TRY IT:
Pick out every line in the data below that contains the string "Zenlayer", and copy each one.

RECORD SET Block Start

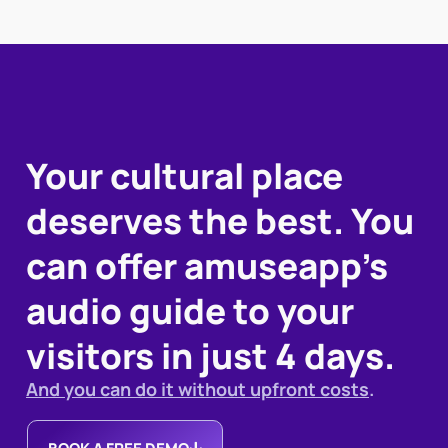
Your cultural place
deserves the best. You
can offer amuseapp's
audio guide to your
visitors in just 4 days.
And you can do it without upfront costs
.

RECORD SET Block End
RECORD SET Block Start

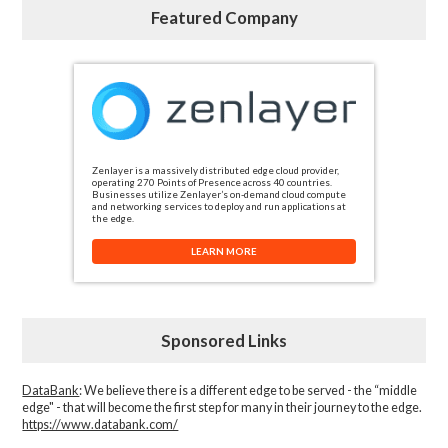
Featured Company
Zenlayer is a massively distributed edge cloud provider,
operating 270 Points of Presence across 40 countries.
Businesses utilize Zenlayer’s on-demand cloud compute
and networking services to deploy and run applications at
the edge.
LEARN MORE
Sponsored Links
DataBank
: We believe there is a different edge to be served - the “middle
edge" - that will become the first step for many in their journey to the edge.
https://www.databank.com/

RECORD SET Block End

COMPLETED TASK:
Zenlayer is a massively distributed edge cloud provider,
Businesses utilize Zenlayer’s on-demand cloud compute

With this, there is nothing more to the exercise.